On est sur de l’action de santé publique, avec un véritable ancrage de proximité
Les personnels du centre de vaccination Le Kiosque de Jarville-la-Malgrange pourrait vacciner jusqu’à 400 personnes par jour mais ils n’ont pas les doses de vaccins suffisantes. Alors depuis l’annonce du gouvernement d’ouvrir des vaccinodromes pour accélérer le rythme de la vaccination avec l’ouverture prochaine d’un méga-centre à Nancy dont l’objectif est de vacciner 2.000 personnes par jour, ils craignent de voir leur centre dépouillé de ses doses.
"Chaque semaine, nous recevons un mail de dotation de l’Agence régionale de santé. Pour cette semaine, nous avions demandé 700 doses pour le centre de Jarville - pour pouvoir effectuer les rappels, les premières injections - les rendez-vous sont pris. On nous en annonce seulement 300. On ne pourra donc vacciner que les rappels.
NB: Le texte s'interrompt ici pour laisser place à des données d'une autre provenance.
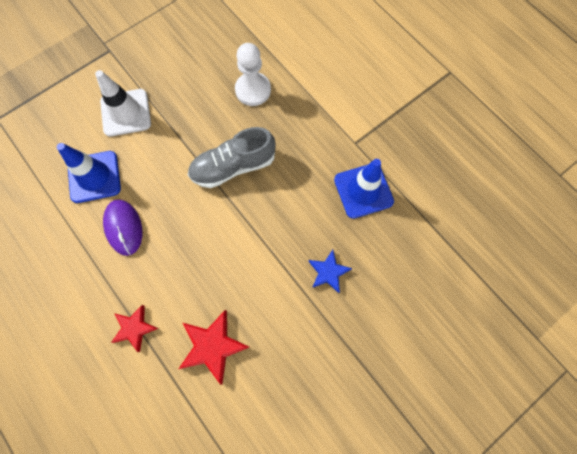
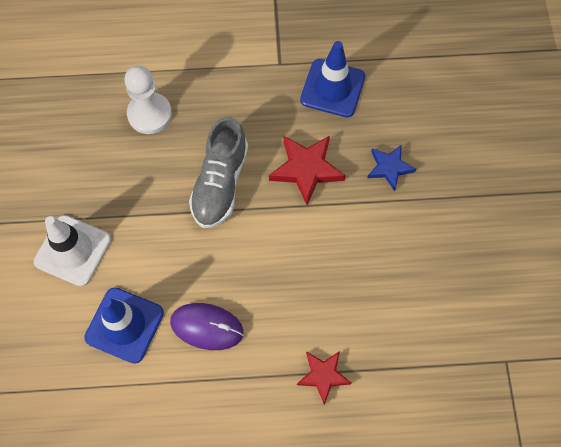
camera: 55 degrees left, 5 degrees down
(213, 346) = (391, 311): red star -> red star (306, 169)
Et on va devoir déprogrammer les rendez-vous pris et donc revoir nos plannings, les gens n’y comprennent plus rien et le centre doit fermer faute de doses, comme aujourd’hui mercredi par exemple" s'agace l'infirmier.
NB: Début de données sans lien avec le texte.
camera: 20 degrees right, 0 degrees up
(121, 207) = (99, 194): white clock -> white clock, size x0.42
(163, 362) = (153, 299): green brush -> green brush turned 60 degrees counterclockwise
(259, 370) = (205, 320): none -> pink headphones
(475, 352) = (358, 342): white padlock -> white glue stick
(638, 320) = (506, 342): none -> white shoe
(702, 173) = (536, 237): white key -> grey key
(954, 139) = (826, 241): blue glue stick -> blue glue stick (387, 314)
Un constat partagé par chaque centre de vaccination de l’agglomération de Nancy. "Vous retirez 350 doses à chaque centre de vaccination, que vous multipliez par les cinq centres de l’agglo. Cela vous fait 1.750 doses que vous détournez pour le vaccinodrome" calcule Olivier Babel.
Les personnels de santé ne sont nullement opposés au principe du vaccinodrome, bien au contraire, mais pas au détriment des centres de vaccination. Une position partagée par Mathieu Klein, le maire de Nancy et président de la Métropole, "Pour qu’un méga centre fonctionne, pour que nous puissions aller jusqu’à vacciner 2000 personnes par jour, ce sont de nouvelles doses dont nous avons besoin et non d’une répartition des doses des centres de vaccination."
Pour qu’un méga centre fonctionne, pour que nous puissions aller jusqu’à vacciner 2000 personnes par jour, ce sont de nouvelles doses dont nous avons besoin et non d’une répartition des doses des centres de vaccination
D’autant qu’il n’est pas évident que le public de Jarville se déplace au centre Prouvé de Nancy, lieu du futur vaccinodrome et distant de plusieurs kilomètres. Autant de raisons qui pousseront les personnels de santé à se mobiliser ce jeudi 8 avril 2021. Aucune revendication syndicale mais une action symbolique pour faire entendre leur ras le bol quant aux effets d’annonce du gouvernement avec des conséquences importantes sur le quotidien rendu déjà compliqué. Depuis mi-janvier, tous donnent de leur temps, parfois bénévolement, pour vacciner dans ces centres.